══ EXTRACTED TEXT

On Wednesday, 24 February 2010, Scott Horton of Antiwar Radio interviewed AntiPolygraph.org co-founder George Maschke about the polygraph examination of Dr. Bruce Ivins, the DoD microbiologist the FBI asserts was the sole perpetrator of the 2001 anthrax mailings. Ivins passed a polygraph screening test in 2002. The interview is now available on-line here.

DOJ Rationalizes Away Polygraph’s Failure to Catch Alleged Anthrax Killer Bruce Ivins

Bruce E. Ivins
Bruce E. Ivins

On Friday, 19 February 2010, the U.S. Department of Justice announced the conclusion of its investigation into the 2001 anthrax attacks. The DOJ maintains that  Dr. Bruce Edwards Ivans, who in 2002 passed a polygraph test regarding the anthrax attacks, was the sole perpetrator.

════

(YOUR ASSIGNMENT): In the text about the Ivins polygraph, who interviewed George Maschke on 24 February 2010? Rely only on the text for this.

══ STUDY MATERIAL

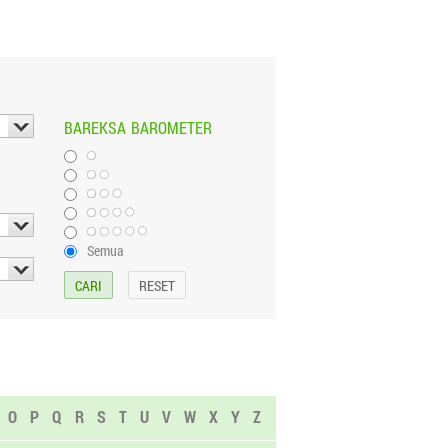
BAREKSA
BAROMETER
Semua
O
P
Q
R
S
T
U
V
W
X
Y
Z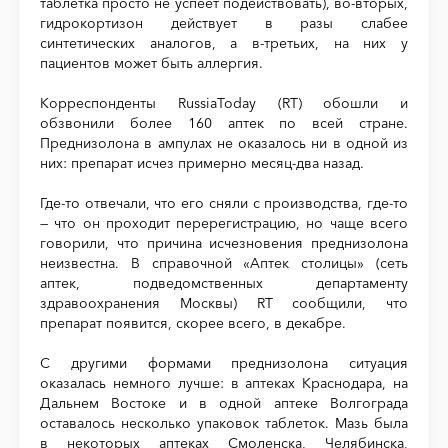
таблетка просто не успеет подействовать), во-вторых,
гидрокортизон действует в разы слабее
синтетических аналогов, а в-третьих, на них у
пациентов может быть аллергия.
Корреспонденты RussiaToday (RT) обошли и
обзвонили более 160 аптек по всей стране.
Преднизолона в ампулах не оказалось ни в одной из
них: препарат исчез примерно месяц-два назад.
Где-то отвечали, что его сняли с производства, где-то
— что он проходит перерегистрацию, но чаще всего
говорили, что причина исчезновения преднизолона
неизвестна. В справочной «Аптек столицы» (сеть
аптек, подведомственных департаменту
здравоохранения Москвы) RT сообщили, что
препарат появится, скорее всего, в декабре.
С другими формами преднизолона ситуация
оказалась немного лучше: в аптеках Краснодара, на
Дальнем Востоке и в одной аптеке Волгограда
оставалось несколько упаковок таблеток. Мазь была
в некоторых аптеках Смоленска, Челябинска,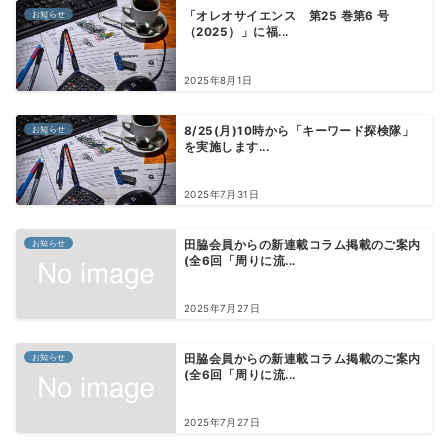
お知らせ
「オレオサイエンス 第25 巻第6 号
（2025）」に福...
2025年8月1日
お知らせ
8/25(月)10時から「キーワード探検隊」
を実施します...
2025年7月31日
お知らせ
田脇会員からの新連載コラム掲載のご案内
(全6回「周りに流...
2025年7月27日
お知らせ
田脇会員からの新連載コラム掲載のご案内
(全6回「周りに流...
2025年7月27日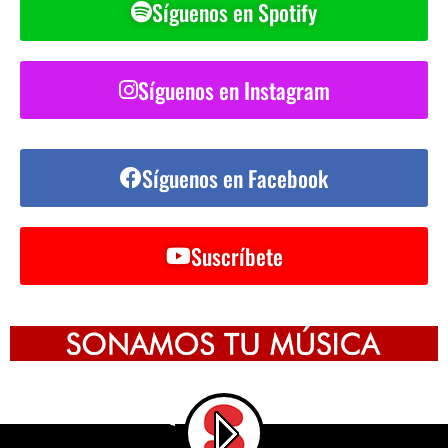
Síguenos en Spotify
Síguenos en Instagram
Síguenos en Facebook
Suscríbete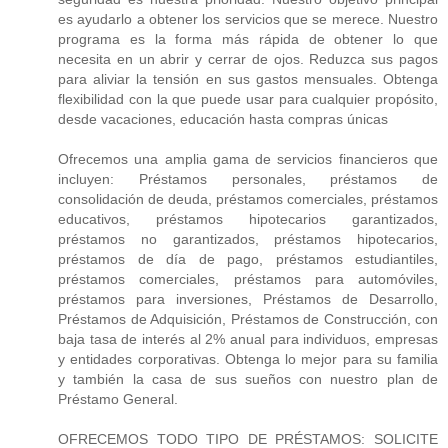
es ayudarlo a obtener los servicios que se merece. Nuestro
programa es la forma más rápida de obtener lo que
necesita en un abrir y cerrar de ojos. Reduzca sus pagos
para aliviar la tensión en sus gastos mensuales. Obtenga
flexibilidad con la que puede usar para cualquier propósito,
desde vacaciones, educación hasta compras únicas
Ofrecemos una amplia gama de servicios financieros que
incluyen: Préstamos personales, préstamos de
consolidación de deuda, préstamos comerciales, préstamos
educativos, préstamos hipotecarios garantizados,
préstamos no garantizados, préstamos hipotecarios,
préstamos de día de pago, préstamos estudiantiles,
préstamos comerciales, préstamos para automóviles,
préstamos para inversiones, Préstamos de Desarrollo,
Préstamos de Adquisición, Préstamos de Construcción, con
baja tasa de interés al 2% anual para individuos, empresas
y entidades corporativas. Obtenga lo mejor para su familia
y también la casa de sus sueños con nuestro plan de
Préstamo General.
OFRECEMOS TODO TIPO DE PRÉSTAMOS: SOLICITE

════
══ STUDY MATERIAL

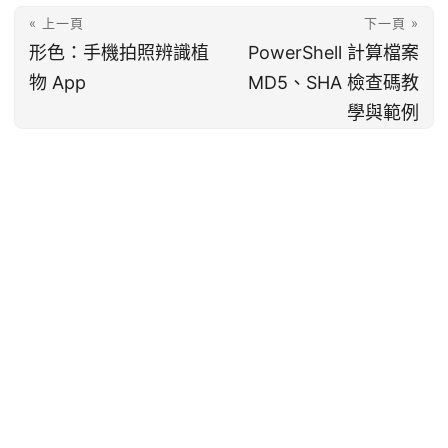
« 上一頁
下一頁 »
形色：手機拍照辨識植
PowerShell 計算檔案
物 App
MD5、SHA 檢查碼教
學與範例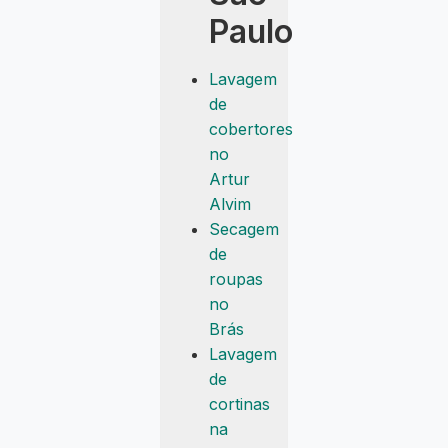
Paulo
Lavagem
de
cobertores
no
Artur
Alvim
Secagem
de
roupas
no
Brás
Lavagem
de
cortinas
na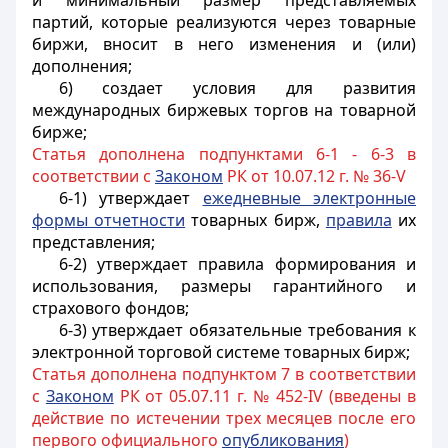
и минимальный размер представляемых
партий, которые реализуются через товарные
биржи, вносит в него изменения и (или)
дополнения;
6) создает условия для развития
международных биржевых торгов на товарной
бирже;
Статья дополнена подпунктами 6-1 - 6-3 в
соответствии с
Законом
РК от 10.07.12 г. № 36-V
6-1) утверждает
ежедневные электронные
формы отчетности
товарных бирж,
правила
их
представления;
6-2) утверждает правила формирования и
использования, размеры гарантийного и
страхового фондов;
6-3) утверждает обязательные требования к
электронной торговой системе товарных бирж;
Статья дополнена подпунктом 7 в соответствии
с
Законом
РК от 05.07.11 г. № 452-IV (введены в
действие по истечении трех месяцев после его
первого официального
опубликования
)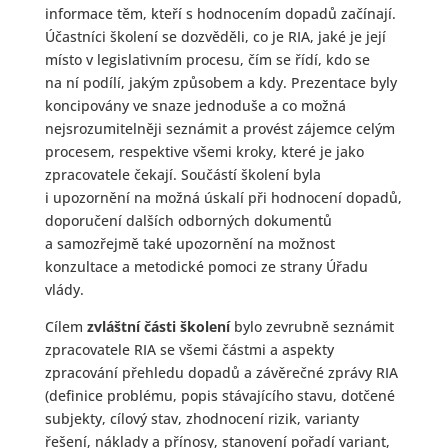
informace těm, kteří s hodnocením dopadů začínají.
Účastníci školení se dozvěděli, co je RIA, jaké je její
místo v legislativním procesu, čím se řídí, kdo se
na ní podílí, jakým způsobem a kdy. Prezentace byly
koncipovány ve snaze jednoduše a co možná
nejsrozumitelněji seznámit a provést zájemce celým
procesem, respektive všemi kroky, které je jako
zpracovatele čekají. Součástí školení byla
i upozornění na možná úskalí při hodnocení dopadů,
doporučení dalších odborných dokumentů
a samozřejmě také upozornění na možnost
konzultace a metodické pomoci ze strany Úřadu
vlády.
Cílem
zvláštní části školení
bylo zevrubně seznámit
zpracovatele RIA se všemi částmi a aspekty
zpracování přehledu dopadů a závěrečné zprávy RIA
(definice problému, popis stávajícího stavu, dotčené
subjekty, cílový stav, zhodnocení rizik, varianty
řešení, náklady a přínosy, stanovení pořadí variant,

════
══ STUDY MATERIAL

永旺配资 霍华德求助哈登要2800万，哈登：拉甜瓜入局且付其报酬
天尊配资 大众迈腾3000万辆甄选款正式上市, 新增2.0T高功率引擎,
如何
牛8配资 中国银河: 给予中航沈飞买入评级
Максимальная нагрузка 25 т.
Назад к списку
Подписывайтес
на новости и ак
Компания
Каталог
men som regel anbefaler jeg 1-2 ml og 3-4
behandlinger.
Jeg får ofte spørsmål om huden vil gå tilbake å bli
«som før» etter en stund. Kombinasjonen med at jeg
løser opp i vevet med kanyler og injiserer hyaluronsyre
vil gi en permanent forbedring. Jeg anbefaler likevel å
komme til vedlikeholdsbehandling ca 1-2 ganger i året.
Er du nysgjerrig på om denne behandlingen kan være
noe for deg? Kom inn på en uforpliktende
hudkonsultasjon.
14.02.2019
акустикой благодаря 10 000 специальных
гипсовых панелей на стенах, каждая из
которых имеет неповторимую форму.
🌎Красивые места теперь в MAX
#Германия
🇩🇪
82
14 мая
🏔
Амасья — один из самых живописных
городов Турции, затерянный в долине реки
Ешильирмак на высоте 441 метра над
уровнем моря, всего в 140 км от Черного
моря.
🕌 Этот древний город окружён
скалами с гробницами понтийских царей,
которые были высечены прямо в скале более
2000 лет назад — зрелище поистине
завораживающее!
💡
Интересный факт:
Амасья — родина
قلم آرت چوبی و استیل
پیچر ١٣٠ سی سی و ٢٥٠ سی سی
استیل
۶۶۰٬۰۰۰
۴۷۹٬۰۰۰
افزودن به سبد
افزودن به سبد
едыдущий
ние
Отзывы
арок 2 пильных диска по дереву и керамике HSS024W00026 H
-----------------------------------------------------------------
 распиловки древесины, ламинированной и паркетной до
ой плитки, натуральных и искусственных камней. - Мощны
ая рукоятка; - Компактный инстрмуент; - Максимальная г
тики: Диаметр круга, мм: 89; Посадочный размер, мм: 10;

════

(RESPONSE AREA): Scott Horton of Antiwar Radio